Segundo Ronei Glanzmann, secretário nacional de Aviação Civil, o ministério montou uma complexa operação logística para trazer o material. Devido à urgência da missão, o ministério decidiu fazer o transporte por avião e não por via marítima, já que um navio cargueiro levaria, de acordo com ele, de 40 a 60 dias para cumprir o percurso.

Como o Ministério da Defesa informou que não teria condições de realizar a tarefa, porque os aviões da Força Aérea Brasileira (FAB) têm capacidade de carga limitada e teriam de fazer pelo menos cinco escalas para chegar ao Brasil, a saída foi buscar uma empresa privada no mercado para executar a empreitada. 

Valor do contrato

Glanzmann afirma que o Ministério da Infraestrutura realizou uma tomada de preços simplificada para fretar os aviões, aproveitando a dispensa de licitação autorizada na pandemia, e recebeu cerca de 30 propostas. Com a demanda por aviões de carga aquecida, por causa das compras de medicamentos e de materiais médicos e hospitalares feitas por vários países, as melhores propostas vieram das companhias de passageiros, que estão com a frota quase toda em terra.

A melhor proposta, segundo o secretário, foi a da Latam, que venceu a concorrência. A empresa ofereceu, de acordo com Glanzmann, o preço mais competitivo, de US$ 355 mil por voo (R$ 1,9 milhão, ao câmbio de R$ 5,35), e aviões de maior porte, os Boeing 777-300, com grande autonomia e capacidade de transportar até 7,2 milhões de máscaras (270 metros cúbicos) por viagem. Glanzmann diz que as propostas das empresas de carga aérea chegaram a alcançar de US$ 1,5 milhão a US$ 2 milhões por voo em avião equivalente, quase seis vezes mais.

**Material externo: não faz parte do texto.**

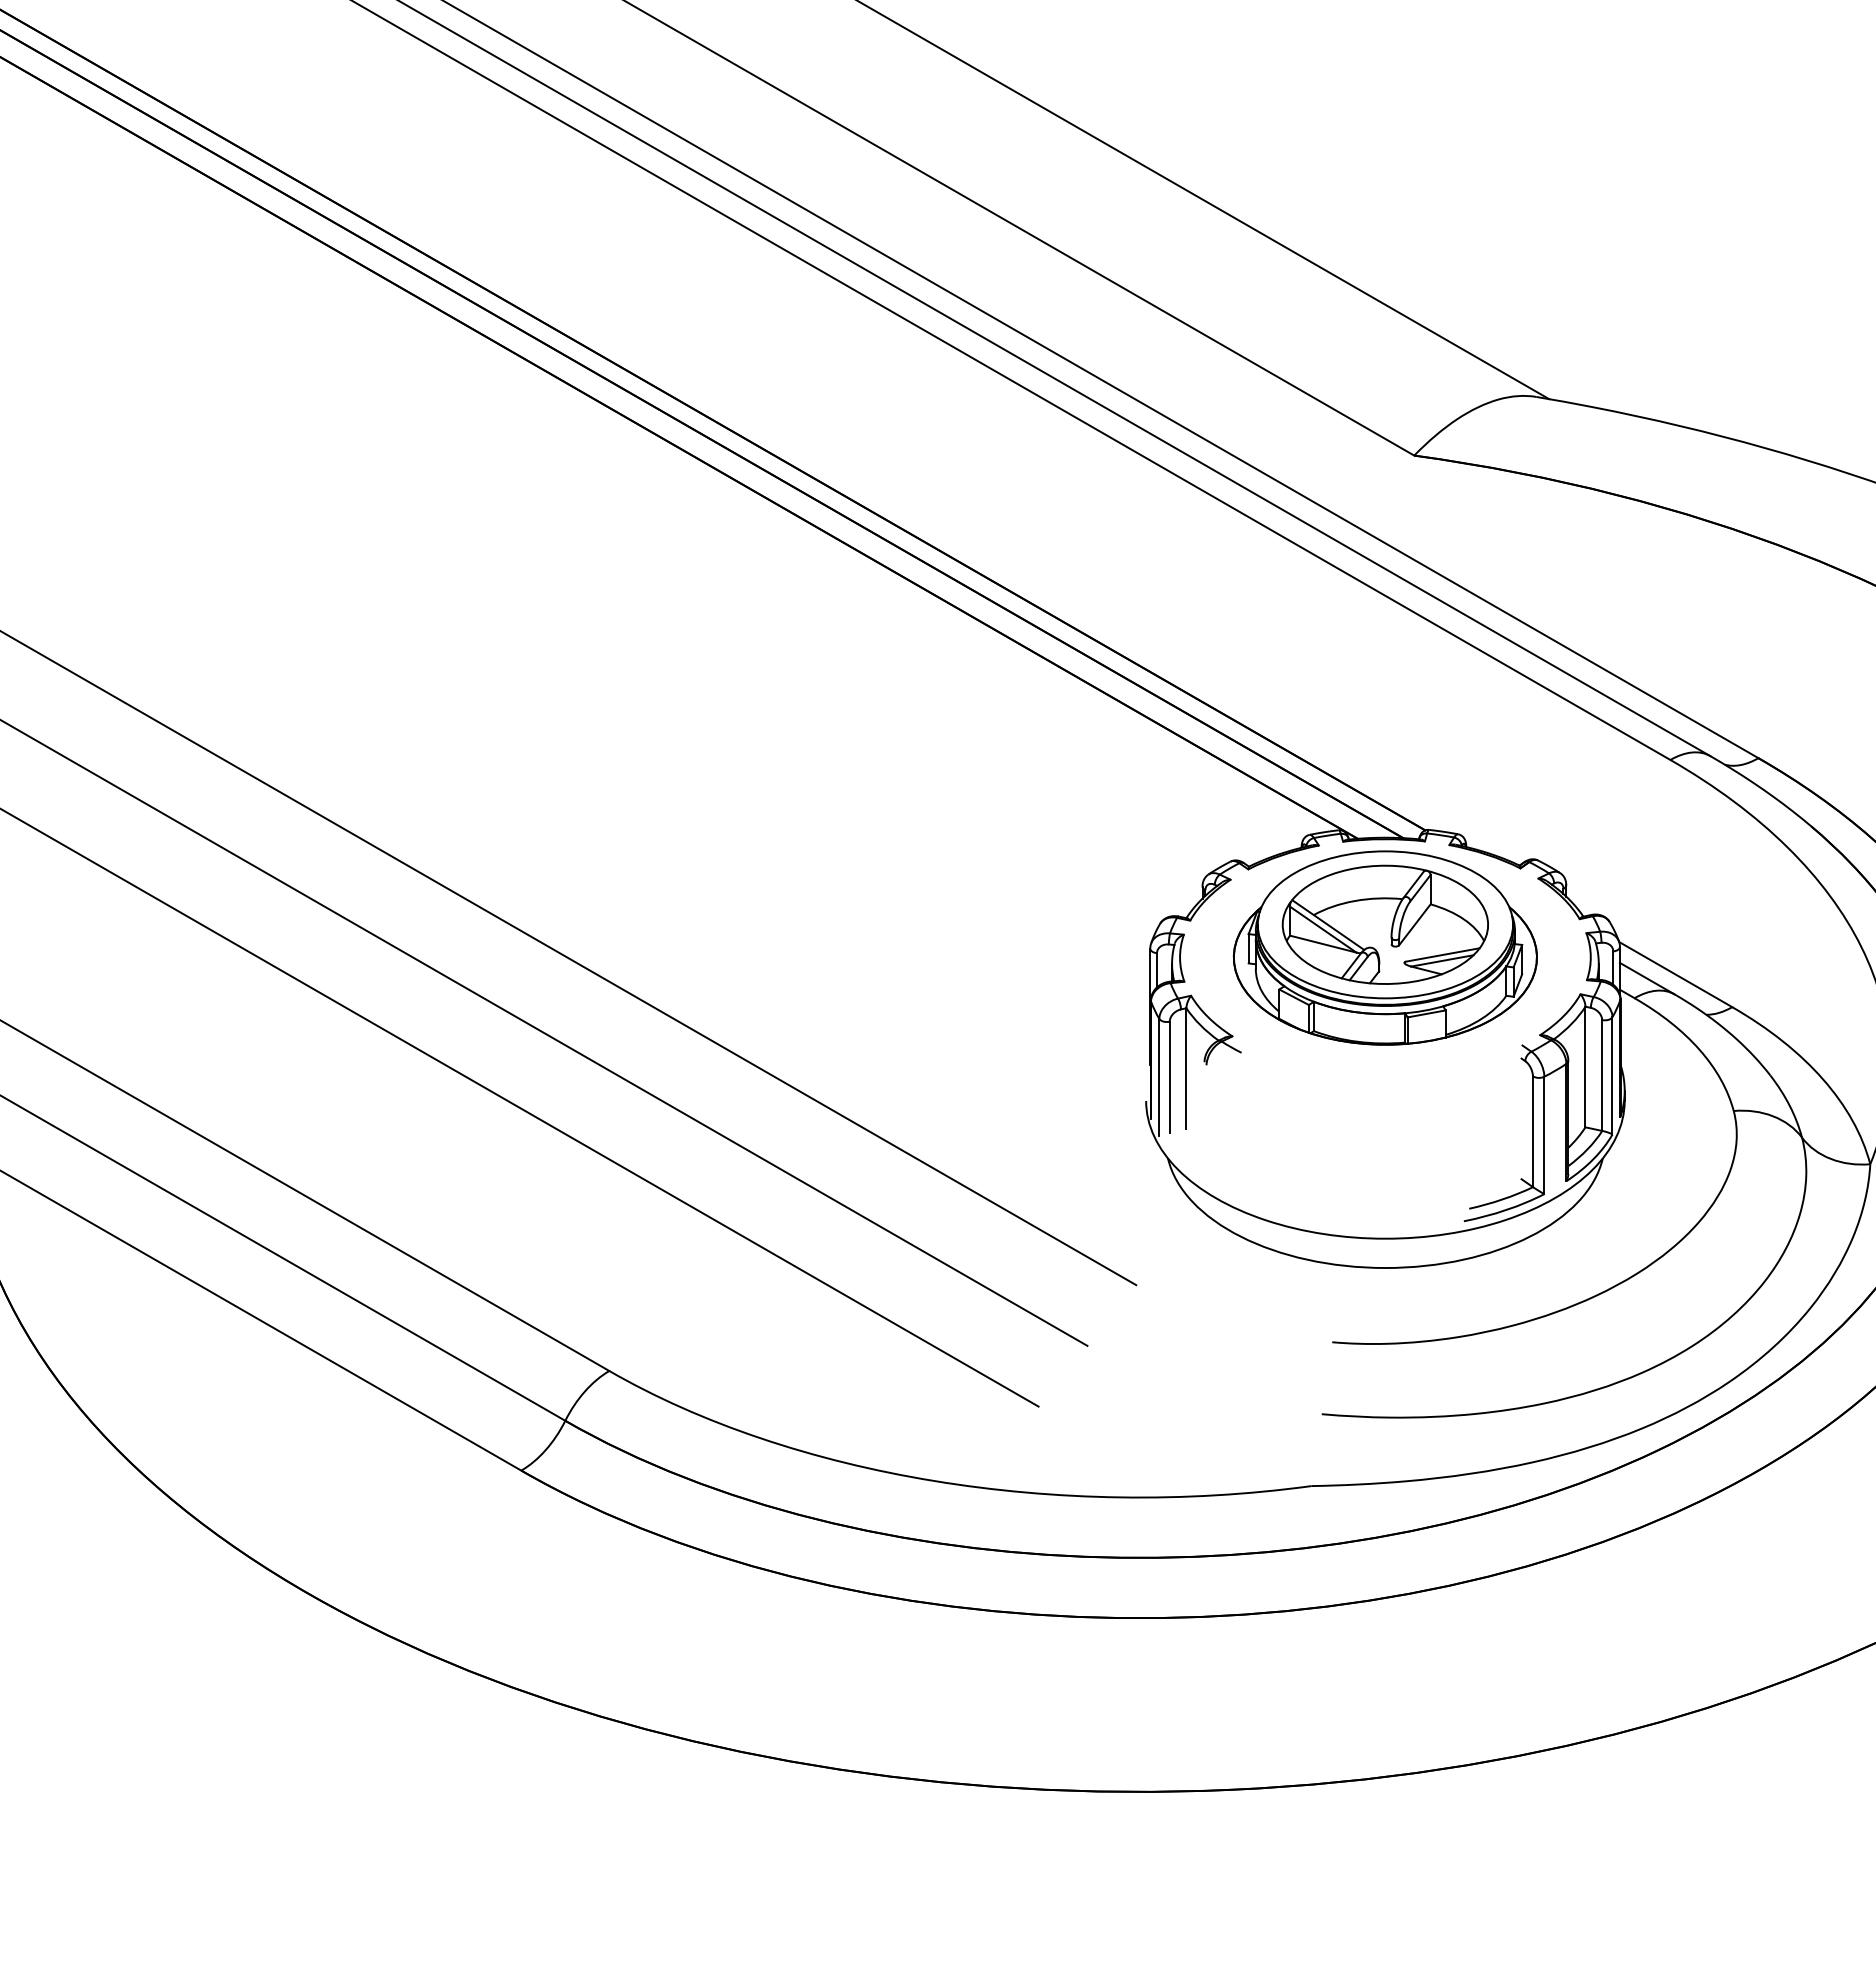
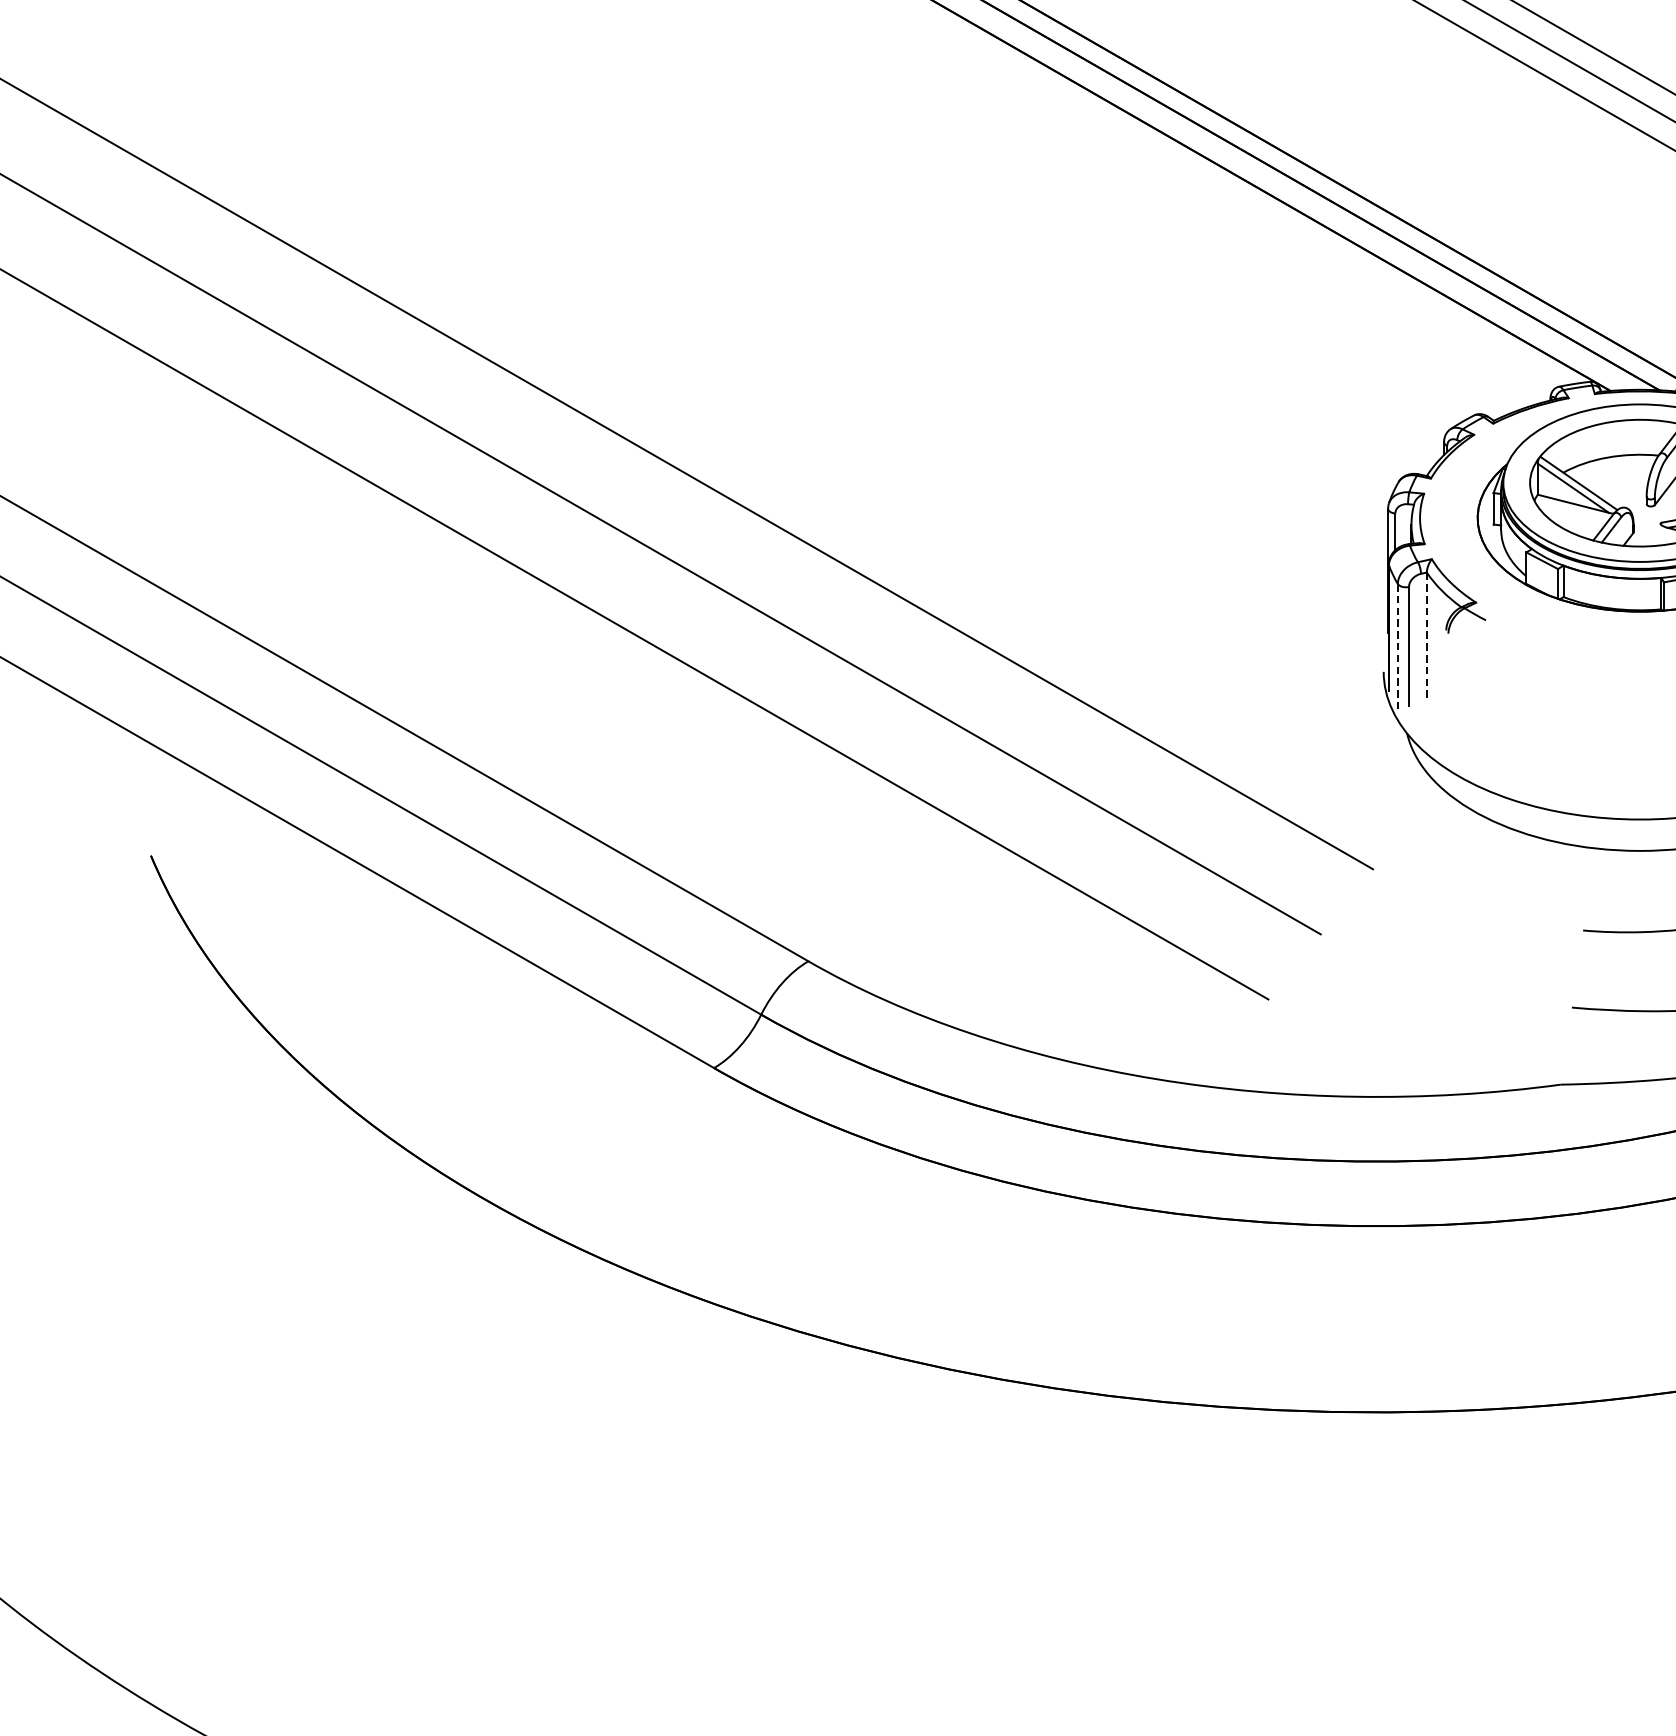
line: (1186, 1069) -> (1426, 638), solid -> dashed
line: (1159, 1077) -> (1398, 646), solid -> dashed

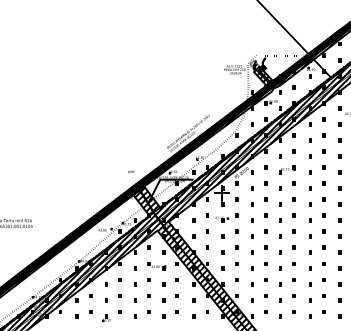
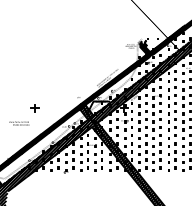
part: (42, 193) -> (34, 108), added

Considerando que serão necessários 42 voos para trazer tudo, dos quais 12 já foram realizados, o valor total do contrato com a Latam deverá ficar em US$ 14,9 milhões (R$ 79,7 milhões em valores atuais), 26% a menos que o estimado inicialmente. A sobra será devolvida para o Ministério da Saúde, segundo o secretário, ao final da operação.

O material é transportado tanto no compartimento de carga como na cabine de passageiros. Em alguns voos, quatro a cada cinco fileiras de assentos são removidas, criando as chamadas cargo bays (baías de carga), para abrir espaço para os pacotes. Em outros, a carga vem em cima dos assentos mesmo. “O problema neste caso não é peso, é volume”, afirma Glanzmann.

Ao chegar ao Brasil, no Aeroporto de Guarulhos, em São Paulo, o material é desembaraçado rapidamente, em questão de duas ou três horas, graças a uma força-tarefa montada com os órgãos aduaneiros, e transportado para um centro de distribuição do Ministério da Saúde que fica perto do terminal. De lá, com o apoio da FAB, as máscaras chinesas seguem para todo o País. Agora, resta saber se, com a demora do Ministério da Saúde em efetuar a compra, uma boa parte do material não ficará encalhada por aí.